Only the pictures stay out; please return all the entries below exactly as written.

——————————

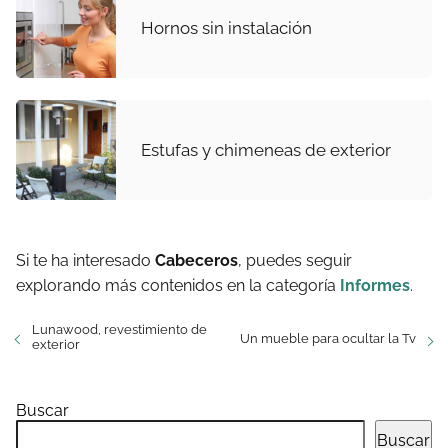
Hornos sin instalación
Estufas y chimeneas de exterior
Si te ha interesado
Cabeceros
, puedes seguir
explorando más contenidos en la categoría
Informes
.
Lunawood, revestimiento de
Un mueble para ocultar la Tv
exterior
Buscar
Buscar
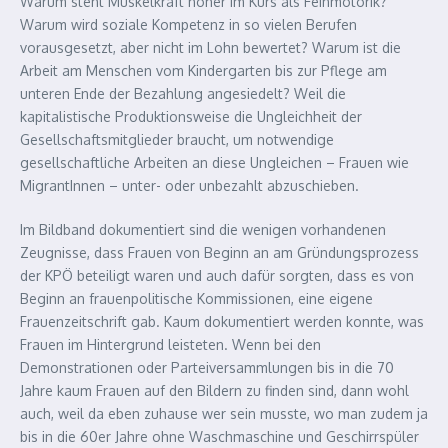
Warum steht Muskelkraft höher im Kurs als Feinmotorik?
Warum wird soziale Kompetenz in so vielen Berufen
vorausgesetzt, aber nicht im Lohn bewertet? Warum ist die
Arbeit am Menschen vom Kindergarten bis zur Pflege am
unteren Ende der Bezahlung angesiedelt? Weil die
kapitalistische Produktionsweise die Ungleichheit der
Gesellschaftsmit­glieder braucht, um notwendige
gesellschaftliche Arbeiten an diese Ungleichen – Frauen wie
MigrantInnen – unter- oder unbezahlt abzuschieben.
Im Bildband dokumentiert sind die wenigen vorhandenen
Zeugnisse, dass Frauen von Beginn an am Gründungsprozess
der KPÖ beteiligt waren und auch dafür sorgten, dass es von
Beginn an frauenpolitische Kommissionen, eine eigene
Frauenzeitschrift gab. Kaum dokumentiert werden konnte, was
Frauen im Hintergrund leisteten. Wenn bei den
Demonstrationen oder Parteiversammlungen bis in die 70
Jahre kaum Frauen auf den Bildern zu finden sind, dann wohl
auch, weil da eben zuhause wer sein musste, wo man zudem ja
bis in die 60er Jahre ohne Waschmaschine und Geschirrspüler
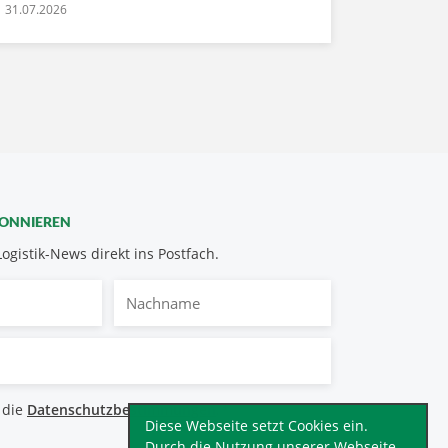
31.07.2026
BONNIEREN
Logistik-News direkt ins Postfach.
Nachname
bestimmungen
 die
Datenschutzbestimmungen
.
*
Diese Webseite setzt Cookies ein.
Durch die Nutzung unserer Webseite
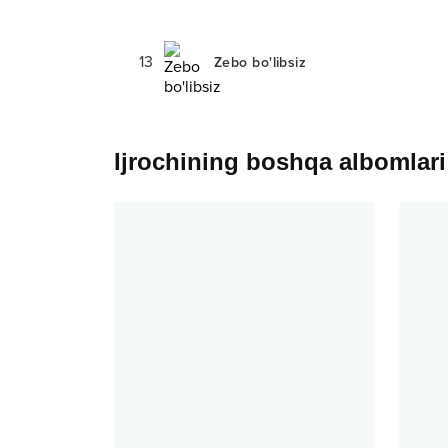
13
Zebo bo'libsiz
Ijrochining boshqa albomlari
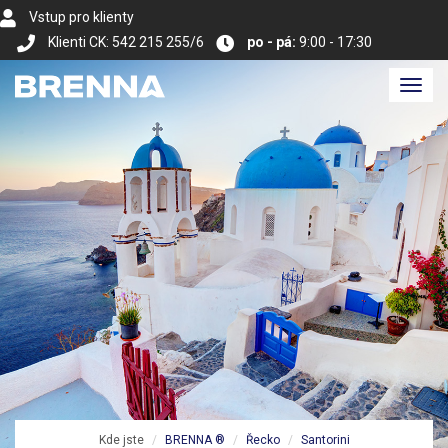
Vstup pro klienty
Klienti CK: 542 215 255/6
po - pá:
9:00 - 17:30
Toggl
navig
Kde jste
BRENNA ®
Řecko
Santorini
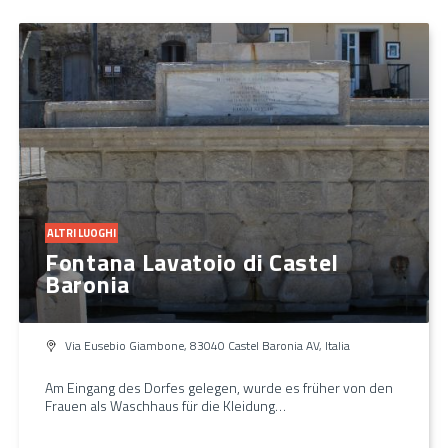
ALTRI LUOGHI
Fontana Lavatoio di Castel
Baronia
Via Eusebio Giambone, 83040 Castel Baronia AV, Italia
Am Eingang des Dorfes gelegen, wurde es früher von den
Frauen als Waschhaus für die Kleidung…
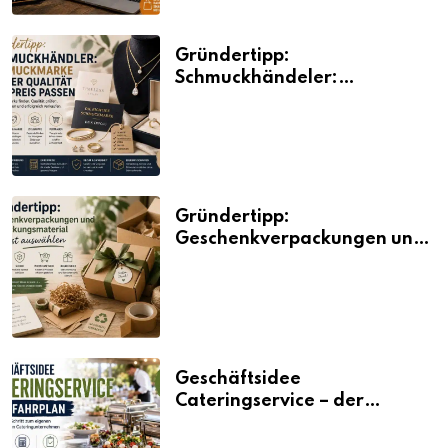
Gründertipp:
Schmuckhändeler:
Schmuckmarke bei der
Qualität und Preis passen
Gründertipp:
Geschenkverpackungen und
Verpackungsmaterial
bewusst auswählen
Geschäftsidee
Cateringservice – der
Fahrplan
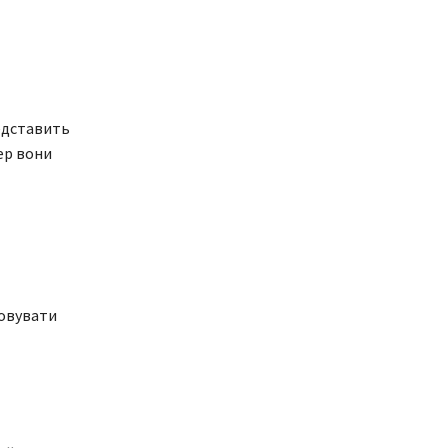
дставить
пер вони
товувати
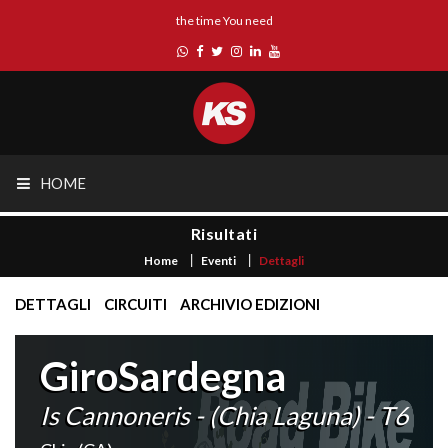
the time You need
HOME
Risultati
Home
Eventi
Dettagli
DETTAGLI
CIRCUITI
ARCHIVIO EDIZIONI
GiroSardegna
Is Cannoneris - (Chia Laguna) - T6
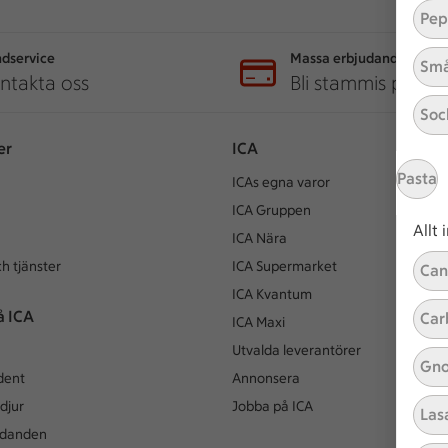
Pep
dservice
Massa erbjudanden
Små
ntakta oss
Bli stammis på IC
Soc
er
ICA
Pasta
ICAs egna varor
ICA Gruppen
Allt
ICA Nära
h tjänster
ICA Supermarket
Can
ICA Kvantum
å ICA
Car
ICA Maxi
Utvalda leverantörer
Gno
dent
Annonsera
djur
Jobba på ICA
Las
udanden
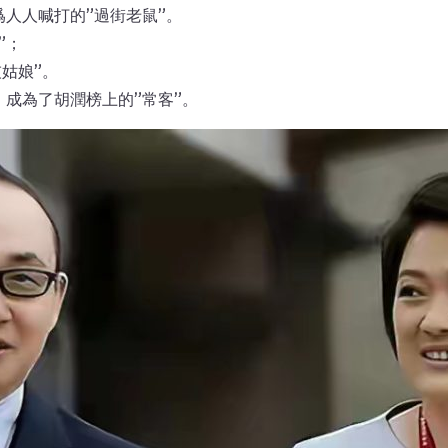
爲人人喊打的”過街老鼠”。
”；
姑娘”。
成為了胡潤榜上的”常客”。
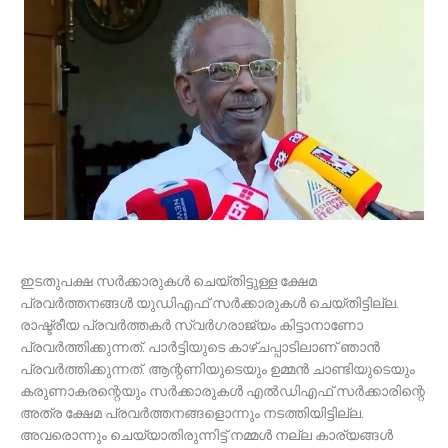
ഇടതുപക്ഷ സർക്കാരുകൾ ചെയ്തിട്ടുള്ള ക്ഷേമ
പ്രവർത്തനങ്ങൾ യുഡിഎഫ് സർ‌ക്കാരുകൾ ചെയ്തിട്ടില്ല.
രാഷ്ട്രീയ പ്രവർ‌ത്തകർ സ്വർഗരാജ്യം കിട്ടാനാണോ
പ്രവർത്തിക്കുന്നത്. പാർട്ടിയുടെ കാഴ്ചപ്പാടിലാണ് ഞാൻ
പ്രവർത്തിക്കുന്നത്. ആന്റണിയുടെയും ഉമ്മൻ ചാണ്ടിയുടെയും
കരുണാകരന്റെയും സർക്കാരുകൾ എൽഡിഎഫ് സർക്കാരിന്റെ
അത്ര ക്ഷേമ പ്രവർത്തനങ്ങളൊന്നും നടത്തിയിട്ടില്ല.
അവരൊന്നും ചെയ്യാതിരുന്നിട്ട് നമ്മൾ നല്ല കാര്യങ്ങൾ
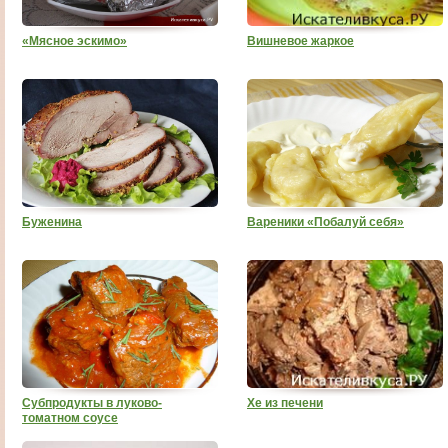
«Мясное эскимо»
Вишневое жаркое
Буженина
Вареники «Побалуй себя»
Субпродукты в луково-
Хе из печени
томатном соусе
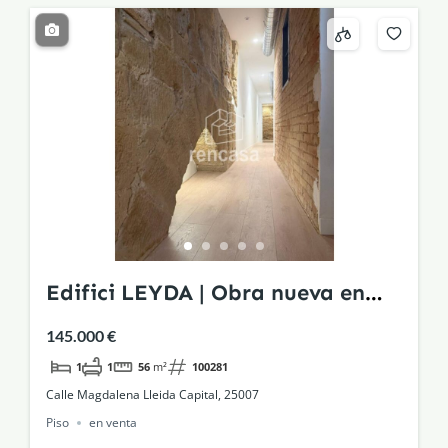
Edifici LEYDA | Obra nueva en
edificio histórico rehabilitado
145.000 €
1
1
56
m²
100281
Calle Magdalena Lleida Capital, 25007
Piso
en venta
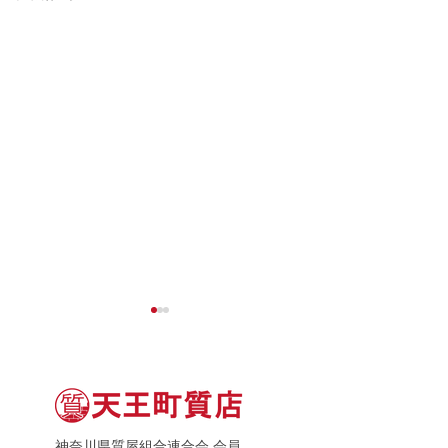
神奈川県質屋組合連合会 会員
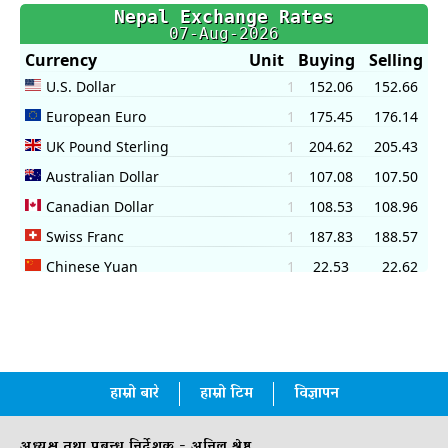
हाम्रो बारे
हाम्रो टिम
विज्ञापन
अध्यक्ष तथा प्रबन्ध निर्देशक - अनिल श्रेष्ठ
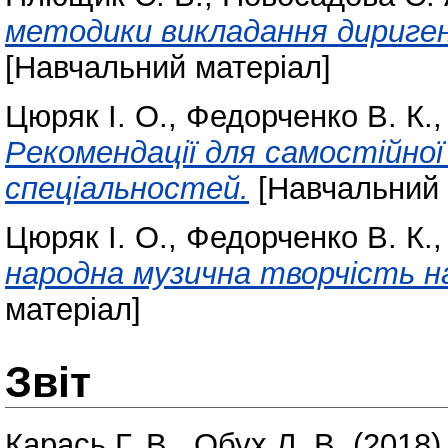
методики викладання дириген
[Навчальний матеріал]
Цюряк І. О.
,
Федорченко В. К.
Рекомендації для самостійно
спеціальностей.
[Навчальний 
Цюряк І. О.
,
Федорченко В. К.
народна музична творчість н
матеріал]
Звіт
Карась Г. В.
,
Обух Л. В.
(2018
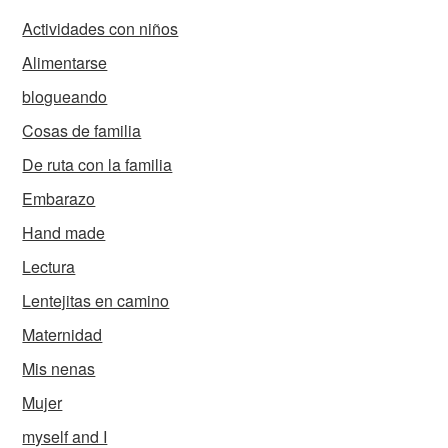
Actividades con niños
Alimentarse
blogueando
Cosas de familia
De ruta con la familia
Embarazo
Hand made
Lectura
Lentejitas en camino
Maternidad
Mis nenas
Mujer
myself and I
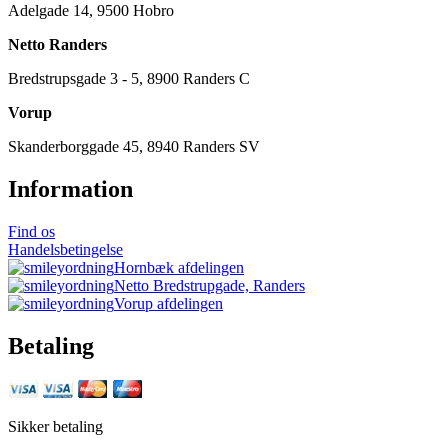
Adelgade 14, 9500 Hobro
Netto Randers
Bredstrupsgade 3 - 5, 8900 Randers C
Vorup
Skanderborggade 45, 8940 Randers SV
Information
Find os
Handelsbetingelse
Hornbæk afdelingen
Netto Bredstrupgade, Randers
Vorup afdelingen
Betaling
Sikker betaling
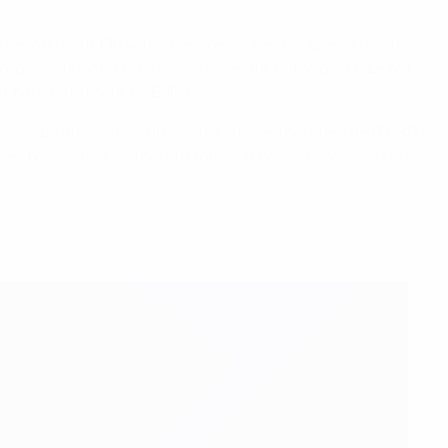
 très attractif. Plusieurs des meilleures équipes du monde
i passionnant à tous égards, devant notre porte. Le fait
t habituellement un EURO ».
ré : « La publication du calendrier des matches de l'EURO
ier temps fort : le match d'ouverture. Nous voulons faire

——————————

Exercise answer ->
Hornos sin instalación
Estufas y chimeneas de exterior
Si te ha interesado
Cabeceros
, puedes seguir
explorando más contenidos en la categoría
Informes
.
Lunawood, revestimiento de
Un mueble para ocultar la Tv
exterior
Buscar
Buscar
Warum steht Muskelkraft höher im Kurs als Feinmotorik?
Warum wird soziale Kompetenz in so vielen Berufen
vorausgesetzt, aber nicht im Lohn bewertet? Warum ist die
Arbeit am Menschen vom Kindergarten bis zur Pflege am
unteren Ende der Bezahlung angesiedelt? Weil die
kapitalistische Produktionsweise die Ungleichheit der
Gesellschaftsmit­glieder braucht, um notwendige
gesellschaftliche Arbeiten an diese Ungleichen – Frauen wie
MigrantInnen – unter- oder unbezahlt abzuschieben.
Im Bildband dokumentiert sind die wenigen vorhandenen
Zeugnisse, dass Frauen von Beginn an am Gründungsprozess
der KPÖ beteiligt waren und auch dafür sorgten, dass es von
Beginn an frauenpolitische Kommissionen, eine eigene
Frauenzeitschrift gab. Kaum dokumentiert werden konnte, was
Frauen im Hintergrund leisteten. Wenn bei den
Demonstrationen oder Parteiversammlungen bis in die 70
Jahre kaum Frauen auf den Bildern zu finden sind, dann wohl
auch, weil da eben zuhause wer sein musste, wo man zudem ja
bis in die 60er Jahre ohne Waschmaschine und Geschirrspüler
31.07.2026
BONNIEREN
Logistik-News direkt ins Postfach.
Nachname
bestimmungen
 die
Datenschutzbestimmungen
.
*
Diese Webseite setzt Cookies ein.
Durch die Nutzung unserer Webseite
13
Zebo bo'libsiz
Ijrochining boshqa albomlari
Vstup pro klienty
Klienti CK: 542 215 255/6
po - pá:
9:00 - 17:30
Toggl
navig
Kde jste
BRENNA ®
Řecko
Santorini
ALTRI LUOGHI
Fontana Lavatoio di Castel
Baronia
Via Eusebio Giambone, 83040 Castel Baronia AV, Italia
Am Eingang des Dorfes gelegen, wurde es früher von den
Frauen als Waschhaus für die Kleidung…
Gründertipp:
Schmuckhändeler:
Schmuckmarke bei der
Qualität und Preis passen
Gründertipp:
Geschenkverpackungen und
Verpackungsmaterial
bewusst auswählen
Geschäftsidee
Cateringservice – der
Fahrplan
дставить
пер вони
товувати
the time You need
HOME
Risultati
Home
Eventi
Dettagli
DETTAGLI
CIRCUITI
ARCHIVIO EDIZIONI
GiroSardegna
Is Cannoneris - (Chia Laguna) - T6
Pep
dservice
Massa erbjudanden
Små
ntakta oss
Bli stammis på IC
Soc
er
ICA
Pasta
ICAs egna varor
ICA Gruppen
Allt
ICA Nära
h tjänster
ICA Supermarket
Can
ICA Kvantum
å ICA
Car
ICA Maxi
Utvalda leverantörer
Gno
dent
Annonsera
djur
Jobba på ICA
Las
udanden
爲人人喊打的”過街老鼠”。
”；
姑娘”。
成為了胡潤榜上的”常客”。
ഇടതുപക്ഷ സർക്കാരുകൾ ചെയ്തിട്ടുള്ള ക്ഷേമ
പ്രവർത്തനങ്ങൾ യുഡിഎഫ് സർ‌ക്കാരുകൾ ചെയ്തിട്ടില്ല.
രാഷ്ട്രീയ പ്രവർ‌ത്തകർ സ്വർഗരാജ്യം കിട്ടാനാണോ
പ്രവർത്തിക്കുന്നത്. പാർട്ടിയുടെ കാഴ്ചപ്പാടിലാണ് ഞാൻ
പ്രവർത്തിക്കുന്നത്. ആന്റണിയുടെയും ഉമ്മൻ ചാണ്ടിയുടെയും
കരുണാകരന്റെയും സർക്കാരുകൾ എൽഡിഎഫ് സർക്കാരിന്റെ
അത്ര ക്ഷേമ പ്രവർത്തനങ്ങളൊന്നും നടത്തിയിട്ടില്ല.
അവരൊന്നും ചെയ്യാതിരുന്നിട്ട് നമ്മൾ നല്ല കാര്യങ്ങൾ
«Мясное эскимо»
Вишневое жаркое
Буженина
Вареники «Побалуй себя»
Субпродукты в луково-
Хе из печени
томатном соусе
Edifici LEYDA | Obra nueva en
edificio histórico rehabilitado
145.000 €
1
1
56
m²
100281
Calle Magdalena Lleida Capital, 25007
Piso
en venta
神奈川県質屋組合連合会 会員
हाम्रो बारे
हाम्रो टिम
विज्ञापन
अध्यक्ष तथा प्रबन्ध निर्देशक - अनिल श्रेष्ठ
методики викладання дириген
[Навчальний матеріал]
Цюряк І. О.
,
Федорченко В. К.
Рекомендації для самостійно
спеціальностей.
[Навчальний 
Цюряк І. О.
,
Федорченко В. К.
народна музична творчість н
матеріал]
Звіт
Карась Г. В.
,
Обух Л. В.
(2018
Actividades con niños
Alimentarse
blogueando
Cosas de familia
De ruta con la familia
Embarazo
Hand made
Lectura
Lentejitas en camino
Maternidad
Mis nenas
Mujer
myself and I
Adelgade 14, 9500 Hobro
Netto Randers
Bredstrupsgade 3 - 5, 8900 Randers C
Vorup
Skanderborggade 45, 8940 Randers SV
Information
Find os
Handelsbetingelse
Hornbæk afdelingen
Netto Bredstrupgade, Randers
Vorup afdelingen
Betaling
Sikker betaling
 très attractif. Plusieurs des meilleures équipes du monde
i passionnant à tous égards, devant notre porte. Le fait
t habituellement un EURO ».
ré : « La publication du calendrier des matches de l'EURO
ier temps fort : le match d'ouverture. Nous voulons faire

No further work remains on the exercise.